Look for revelation every day. I was on the plane ride home from Israel when I was struck with the realization that I hadn't been seeking for my Heavenly Father's guidance every day for a long time, and I realized that I'd missed some opportunities for further refining and guidance. It was then on the plane that I re-remembered how imperative it is to search the scriptures, plead in our prayers, and ACT in our daily routines to become more like Christ.

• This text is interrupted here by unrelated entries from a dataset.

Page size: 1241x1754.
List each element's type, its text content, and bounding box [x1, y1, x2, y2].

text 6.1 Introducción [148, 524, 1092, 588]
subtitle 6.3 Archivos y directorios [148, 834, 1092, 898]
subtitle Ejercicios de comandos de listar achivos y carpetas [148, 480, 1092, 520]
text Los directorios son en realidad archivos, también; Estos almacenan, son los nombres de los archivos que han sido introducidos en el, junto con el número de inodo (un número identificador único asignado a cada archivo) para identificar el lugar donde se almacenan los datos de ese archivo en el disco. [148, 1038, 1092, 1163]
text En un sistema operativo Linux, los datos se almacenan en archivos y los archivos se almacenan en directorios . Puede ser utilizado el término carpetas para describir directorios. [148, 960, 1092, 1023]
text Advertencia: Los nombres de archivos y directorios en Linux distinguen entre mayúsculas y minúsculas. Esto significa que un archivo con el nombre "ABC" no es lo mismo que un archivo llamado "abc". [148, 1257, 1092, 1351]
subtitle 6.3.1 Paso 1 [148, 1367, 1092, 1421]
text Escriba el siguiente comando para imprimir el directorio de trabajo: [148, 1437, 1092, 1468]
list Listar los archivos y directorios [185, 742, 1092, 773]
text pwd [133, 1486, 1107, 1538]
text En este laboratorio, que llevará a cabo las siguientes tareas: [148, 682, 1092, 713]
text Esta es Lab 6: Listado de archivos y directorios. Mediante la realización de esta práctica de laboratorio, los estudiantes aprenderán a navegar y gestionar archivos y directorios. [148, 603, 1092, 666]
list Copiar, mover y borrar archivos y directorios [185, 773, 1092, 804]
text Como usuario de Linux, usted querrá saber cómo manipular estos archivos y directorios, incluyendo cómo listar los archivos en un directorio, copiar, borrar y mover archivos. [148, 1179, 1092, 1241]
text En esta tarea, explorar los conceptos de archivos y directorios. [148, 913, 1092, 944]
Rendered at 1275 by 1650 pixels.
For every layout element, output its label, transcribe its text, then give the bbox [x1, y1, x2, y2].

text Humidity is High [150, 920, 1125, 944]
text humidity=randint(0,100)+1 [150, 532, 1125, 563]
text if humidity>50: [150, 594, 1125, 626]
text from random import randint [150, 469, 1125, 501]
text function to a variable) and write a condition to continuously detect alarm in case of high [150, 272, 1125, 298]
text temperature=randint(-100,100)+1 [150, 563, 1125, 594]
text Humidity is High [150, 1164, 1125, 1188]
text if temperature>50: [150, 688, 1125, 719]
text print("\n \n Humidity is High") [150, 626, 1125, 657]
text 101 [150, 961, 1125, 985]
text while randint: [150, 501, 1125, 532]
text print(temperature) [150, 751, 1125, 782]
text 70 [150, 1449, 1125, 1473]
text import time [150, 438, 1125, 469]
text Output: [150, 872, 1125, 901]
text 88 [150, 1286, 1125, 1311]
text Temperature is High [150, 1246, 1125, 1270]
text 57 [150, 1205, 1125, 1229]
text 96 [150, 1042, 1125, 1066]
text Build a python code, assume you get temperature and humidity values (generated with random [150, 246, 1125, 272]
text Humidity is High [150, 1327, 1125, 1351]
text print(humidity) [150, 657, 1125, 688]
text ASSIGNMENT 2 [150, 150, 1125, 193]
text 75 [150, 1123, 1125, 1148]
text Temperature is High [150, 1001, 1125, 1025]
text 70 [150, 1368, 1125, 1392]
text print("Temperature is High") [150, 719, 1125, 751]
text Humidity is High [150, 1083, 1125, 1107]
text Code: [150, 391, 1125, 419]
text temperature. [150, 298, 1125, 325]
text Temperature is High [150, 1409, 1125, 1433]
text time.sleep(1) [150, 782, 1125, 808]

We can do this! It will be a long journey, but stay focused. Look to other examples in your own life. And develop a relationship with Christ. You will start to see characteristics arising out of you that you had not thought possible. You will begin to see the transforming power of the Atonement as you gradually become more like our Savior. Use these as guides along your journey. It is how each of us can measure our progress to becoming even as He is.

Love you all,


Noah said…
One of my favorite parts of Elder Maxwell's address is this passage where he sheds a little light on the notion of being "perfect":

The Greek rendering for "perfect" is, by the way, "complete, finished, fully developed." After his atonement and resurrection, Jesus included himself as our pattern. "Therefore I would that ye should be perfect even as I, or your Father who is in heaven is perfect" (3 Nephi 12:48). One of the problems we have in the Church is that we consider perfection in abstraction, and it becomes too intimidating. But when we think of it in terms of the specific, cardinal attributes, and we strive to develop these in a steady process of self-improvement, it is quite a different matter.

Knowing that the "perfection" that is spoken of by the Savior isn't about doing everything 100% correct, but rather in collecting and exhibiting all the "cardinal attributes", it feels less like a losing battle and something a little more achievable (with the help of the Lord...).

Elder Maxwell also mentions certain skills in another address that I think would go a long way in helping us in our journey to be like Him:

Built, therefore, into the seemingly ordinary experiences of life are opportunities for us to acquire such eternal attributes as love, mercy, meekness, patience, and submissiveness and to develop and sharpen such skills as how to communicate, motivate, delegate, and manage our time and talents and our thoughts in accordance with eternal priorities. These attributes and skills are portable; they are never obsolete and will be much needed in the next world.

I also ran across another address by Elder Dallin H. Oaks where he help to show the difference between our sins and our mistakes. This also helped me to understand that even though I make a lot of mistakes, they don't really mean that I am losing my battle to be "perfect", and rather can be a opportunity to learn and grow without distancing myself from the Savior as much as sin does.